Comme souvent, Jacqueline était nue, allongée sur le canapé, et moi au-dessus de sa bouche qui me léchait divinement. Le premier mouvement de surprise passé, Murielle me fixa, puis, lentement, se déshabilla à son tour. Jacqueline ne savait toujours pas qu’elle était arrivée. Ce n’est qu’en sentant une seconde bouche qui s’attaquait à son clito, hyper développé, qu’elle sut que Murielle entrait dans la danse. Frénésie de plaisir encore jamais atteint pour Jacqueline. Maintenant, nous étions deux à la pousser dans ses derniers retranchements. Elle monta très vite au septième ciel mais nous continuions à la rendre folle de plaisir. Pour la finir définitivement, j’enfilais ma main dans son vagin, juste quatre doigts. J’attrapais la main de Murielle pour faire de même. Et c’est bien avec nos deux mains, collées l’une à l’autre, que nous avons commencé à la baiser. Et je dis bien baiser. C’était sauvage et fort, mais Jacqueline semblait apprécier au plus haut point. Mieux, elle en redemandait.
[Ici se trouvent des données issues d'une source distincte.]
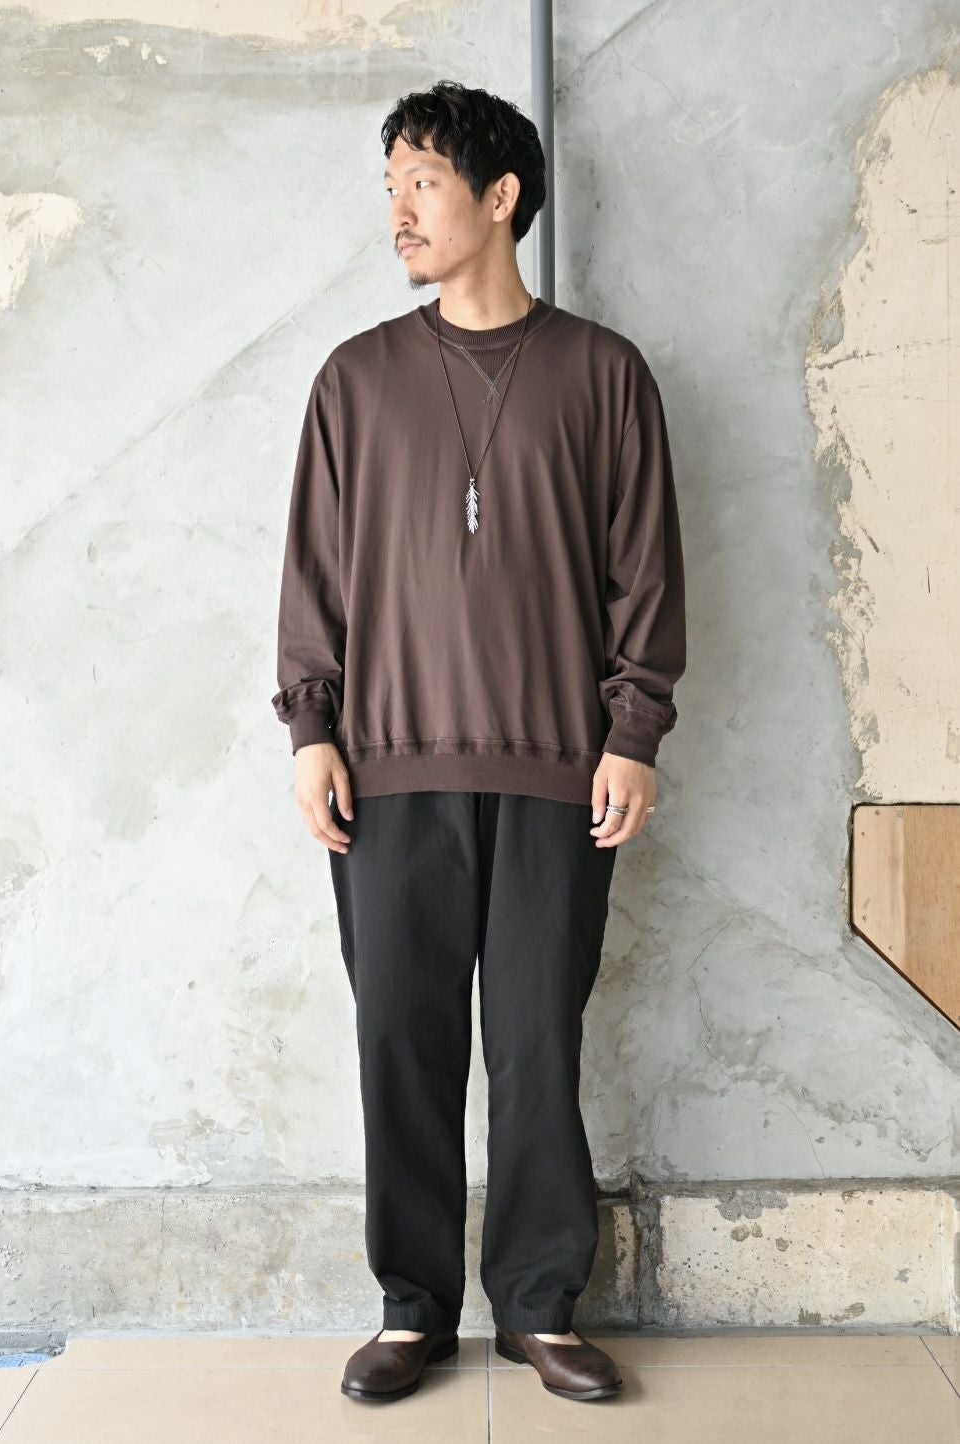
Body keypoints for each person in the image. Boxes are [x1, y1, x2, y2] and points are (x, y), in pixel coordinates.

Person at [271, 80, 686, 1405]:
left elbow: (645, 573)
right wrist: (311, 728)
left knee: (535, 1045)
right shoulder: (356, 379)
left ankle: (539, 1306)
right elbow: (314, 572)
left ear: (501, 197)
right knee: (398, 1039)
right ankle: (411, 1309)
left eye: (424, 183)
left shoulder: (604, 374)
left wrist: (634, 730)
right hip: (387, 771)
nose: (398, 210)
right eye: (389, 185)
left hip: (560, 771)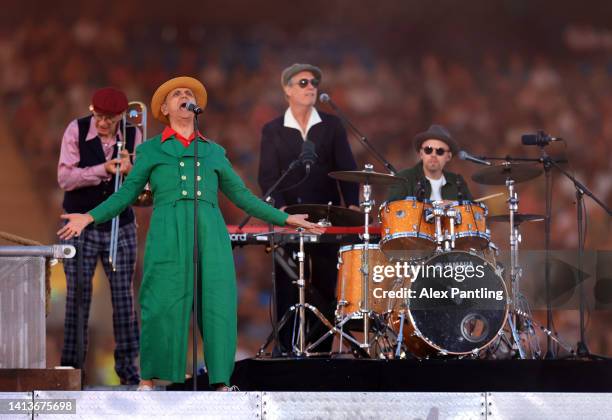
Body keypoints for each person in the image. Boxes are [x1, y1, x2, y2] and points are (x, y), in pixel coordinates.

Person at [58, 76, 321, 391]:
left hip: (210, 229)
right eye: (176, 94)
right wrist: (89, 216)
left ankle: (221, 380)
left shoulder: (213, 152)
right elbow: (126, 194)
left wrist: (286, 219)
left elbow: (243, 196)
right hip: (167, 228)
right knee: (159, 299)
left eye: (188, 93)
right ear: (166, 109)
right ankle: (150, 376)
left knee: (218, 302)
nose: (184, 96)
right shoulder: (151, 150)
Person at [258, 63, 360, 353]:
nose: (311, 86)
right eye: (303, 82)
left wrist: (350, 205)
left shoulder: (331, 126)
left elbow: (347, 168)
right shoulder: (273, 130)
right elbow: (267, 178)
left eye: (314, 82)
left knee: (328, 285)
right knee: (287, 286)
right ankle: (287, 350)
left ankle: (321, 351)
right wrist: (280, 213)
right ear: (287, 90)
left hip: (327, 219)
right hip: (289, 220)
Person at [57, 87, 142, 385]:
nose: (102, 123)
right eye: (98, 116)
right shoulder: (76, 129)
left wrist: (131, 170)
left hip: (121, 225)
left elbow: (139, 185)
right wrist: (103, 169)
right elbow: (65, 178)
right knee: (77, 296)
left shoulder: (134, 135)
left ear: (120, 116)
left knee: (123, 300)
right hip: (79, 223)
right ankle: (71, 370)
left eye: (109, 118)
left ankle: (130, 373)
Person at [387, 124, 473, 202]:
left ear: (448, 156)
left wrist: (455, 207)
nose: (433, 155)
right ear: (421, 153)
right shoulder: (403, 178)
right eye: (428, 150)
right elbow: (391, 212)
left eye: (440, 151)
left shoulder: (458, 182)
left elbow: (472, 215)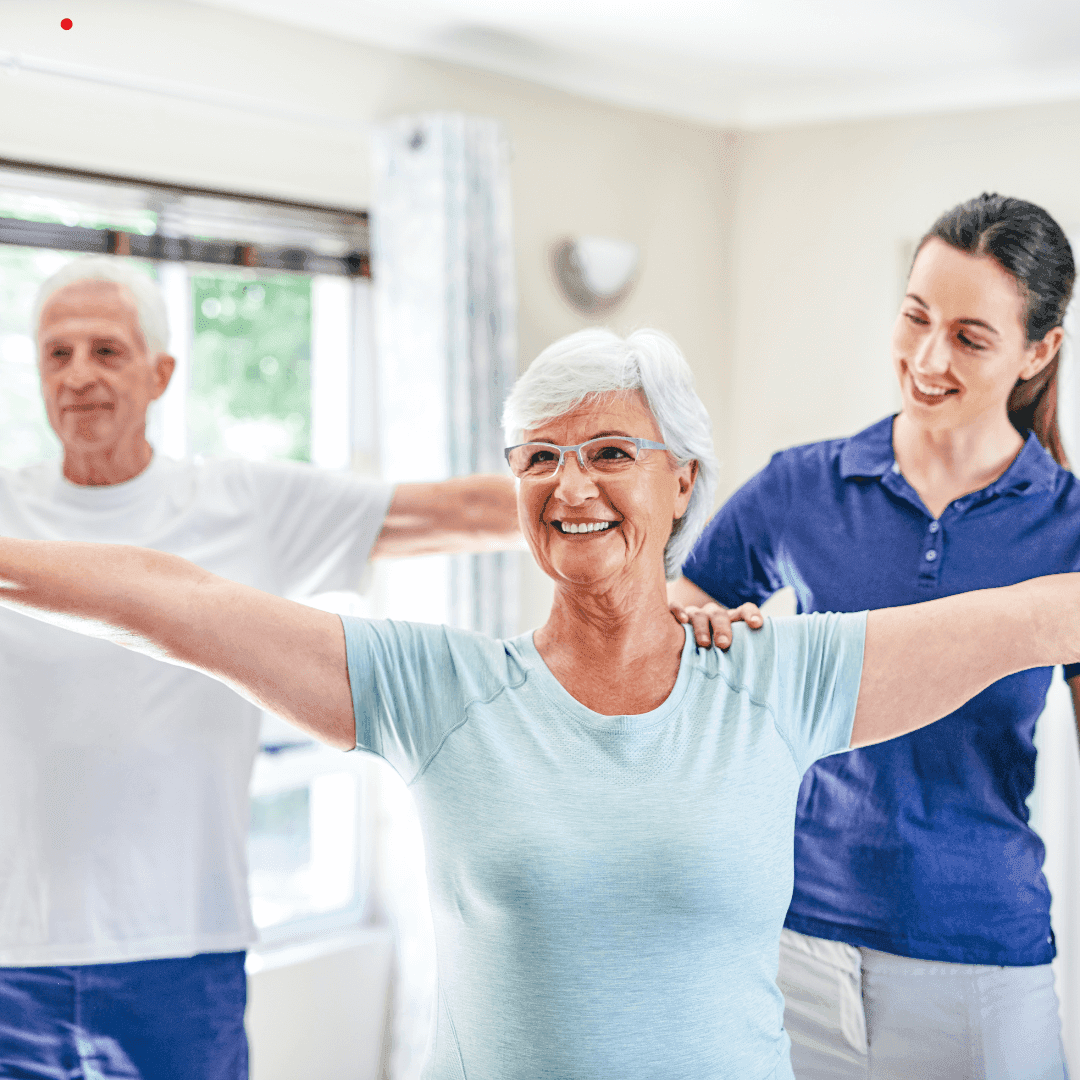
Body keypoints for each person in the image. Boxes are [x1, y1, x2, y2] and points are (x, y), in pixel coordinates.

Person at [1, 326, 1080, 1080]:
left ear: (683, 481)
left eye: (610, 453)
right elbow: (173, 600)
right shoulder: (437, 690)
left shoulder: (779, 675)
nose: (570, 487)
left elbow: (1034, 614)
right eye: (538, 459)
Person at [0, 257, 521, 1080]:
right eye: (57, 355)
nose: (79, 376)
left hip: (184, 947)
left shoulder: (242, 503)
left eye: (106, 351)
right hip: (12, 955)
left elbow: (453, 511)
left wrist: (643, 523)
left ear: (161, 373)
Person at [670, 193, 1076, 1079]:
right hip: (791, 943)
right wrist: (694, 631)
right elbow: (666, 629)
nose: (927, 359)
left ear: (1038, 352)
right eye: (916, 316)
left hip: (982, 960)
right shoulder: (802, 486)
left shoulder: (1069, 528)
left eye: (970, 337)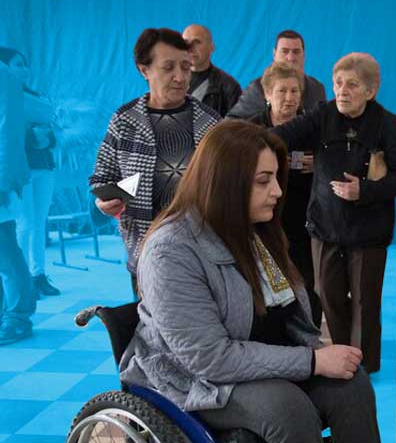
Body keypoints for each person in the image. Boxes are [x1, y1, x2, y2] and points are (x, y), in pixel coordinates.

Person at [119, 120, 394, 443]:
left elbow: (285, 314)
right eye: (264, 181)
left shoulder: (253, 229)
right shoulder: (170, 251)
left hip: (257, 357)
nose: (279, 191)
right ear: (226, 183)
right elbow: (209, 360)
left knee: (351, 383)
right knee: (288, 407)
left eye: (276, 179)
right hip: (191, 378)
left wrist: (319, 350)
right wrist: (313, 361)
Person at [272, 53, 396, 373]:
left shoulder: (386, 123)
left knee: (364, 303)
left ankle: (364, 367)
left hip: (369, 230)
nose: (342, 91)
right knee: (328, 294)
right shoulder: (323, 114)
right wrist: (249, 140)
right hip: (326, 225)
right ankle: (341, 355)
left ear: (371, 90)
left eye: (352, 85)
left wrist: (364, 190)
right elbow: (284, 134)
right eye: (338, 83)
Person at [89, 28, 219, 288]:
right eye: (168, 67)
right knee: (149, 326)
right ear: (144, 70)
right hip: (146, 253)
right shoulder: (124, 121)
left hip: (204, 253)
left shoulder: (211, 122)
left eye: (185, 67)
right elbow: (101, 178)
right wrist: (104, 202)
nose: (180, 77)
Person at [247, 62, 322, 326]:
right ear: (267, 94)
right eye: (282, 91)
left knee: (308, 285)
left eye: (294, 91)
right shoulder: (252, 129)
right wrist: (297, 162)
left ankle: (310, 337)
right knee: (267, 283)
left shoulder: (314, 127)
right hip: (265, 222)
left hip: (305, 222)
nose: (289, 98)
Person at [0, 48, 60, 297]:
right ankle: (23, 280)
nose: (23, 69)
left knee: (39, 222)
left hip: (43, 165)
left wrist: (48, 139)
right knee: (25, 224)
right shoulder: (8, 96)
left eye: (25, 64)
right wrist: (31, 136)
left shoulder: (36, 96)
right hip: (21, 168)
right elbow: (9, 133)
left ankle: (38, 275)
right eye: (17, 64)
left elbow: (55, 129)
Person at [0, 51, 36, 343]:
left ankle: (18, 317)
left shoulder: (3, 76)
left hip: (0, 175)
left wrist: (2, 180)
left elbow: (7, 130)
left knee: (5, 247)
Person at [227, 29, 326, 119]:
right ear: (274, 55)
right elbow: (231, 122)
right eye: (285, 51)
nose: (291, 58)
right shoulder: (257, 88)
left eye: (296, 52)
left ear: (304, 55)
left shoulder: (317, 88)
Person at [182, 24, 242, 117]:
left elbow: (235, 127)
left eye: (197, 42)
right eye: (186, 42)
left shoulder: (229, 87)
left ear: (211, 47)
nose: (191, 48)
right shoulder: (172, 80)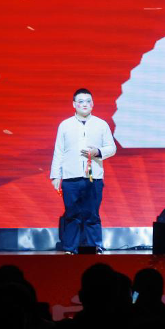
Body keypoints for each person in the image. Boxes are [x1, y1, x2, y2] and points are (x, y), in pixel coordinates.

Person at [50, 88, 116, 255]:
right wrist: (56, 175)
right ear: (74, 104)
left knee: (92, 214)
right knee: (72, 214)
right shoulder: (65, 125)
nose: (84, 104)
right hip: (71, 177)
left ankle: (95, 247)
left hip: (94, 177)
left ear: (92, 104)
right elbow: (59, 151)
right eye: (80, 101)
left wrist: (97, 152)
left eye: (88, 101)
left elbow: (112, 148)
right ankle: (70, 249)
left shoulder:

Et nous aimions lui faire plaisir. Aucun son ne pouvait sortir de sa gorge, tellement l’orgasme était violent. Murielle et moi étions en sueur à faire des allers retours dans la chatte distendue. On a continué jusqu’au bout de nos forces. Ensuite câlin dans les bras d’une Jacqueline comblée. Je jouais avec ses tétons dressés tandis que Murielle lui offrait sa bouche. J’avais eu une merveilleuse idée de provoquer la rencontre entre elles deux. Elles vivent toujours ensemble. Jacqueline est même allée jusqu’à proposer de se pacser avec la jeune femme, histoire qu’elle ne se retrouve pas démunie en cas de malheur. Murielle a eu beaucoup de mal à accepter, mais a finalement dit oui.
Elles acceptent toujours ma venue qui se termine toujours de la même façon. Tout le monde à poil et rugissements de plaisir. Voilà tout ce que je pouvais vous dire à propos de mes rencontres occasionnelles dans les transports publics niçois. Pour le moment. Car je continue toujours à chercher de nouvelles proies. Je n’oubliais pas pour autant mes amies et Fatima la première que je voyais régulièrement. Depuis son changement de poste, sous la contrainte de licenciement, elle était devenue plus calme, plus sereine. Moins de stress, aucun risque de se faire piéger comme elle l’avait été pour aider une amie. Moins de salaire aussi, les primes compensaient, et surtout des horaires plus adaptés à sa vie de famille. Elle se retrouvait souvent devant l’école de son fils et ils rentraient ensemble avec sa mère. Cela faisait un bon moment qu’elle insistait pour me faire découvrir les joies du hammam. Je suis curieuse de nature, vous le savez déjà, et j’étais emballée. Seulement, difficile de trouver une date qui nous convienne toutes les deux. Mais finalement, on a pu se retrouver devant le bâtiment, un jeudi soir.
Je sortais de la salle de gym où j’avais pris une douche, expresse. Il m’était impossible de quitter la salle sans me laver, ce que faisaient de nombreuses personnes. Fatima me guida jusqu’au vestiaire et on se déshabilla entièrement. Je ne suis pas trop pudique mais j’emmenais ma serviette, tout comme elle, vers le cœur du bâtiment. Quatre de ses amies, toutes musulmanes, nous attendaient près du bassin. Certaines avaient déjà ôté leur serviette et exposaient librement leur nudité. Fatima ôta la sienne également, j’en fis de même, nous étions entre femmes, inutile de se cacher.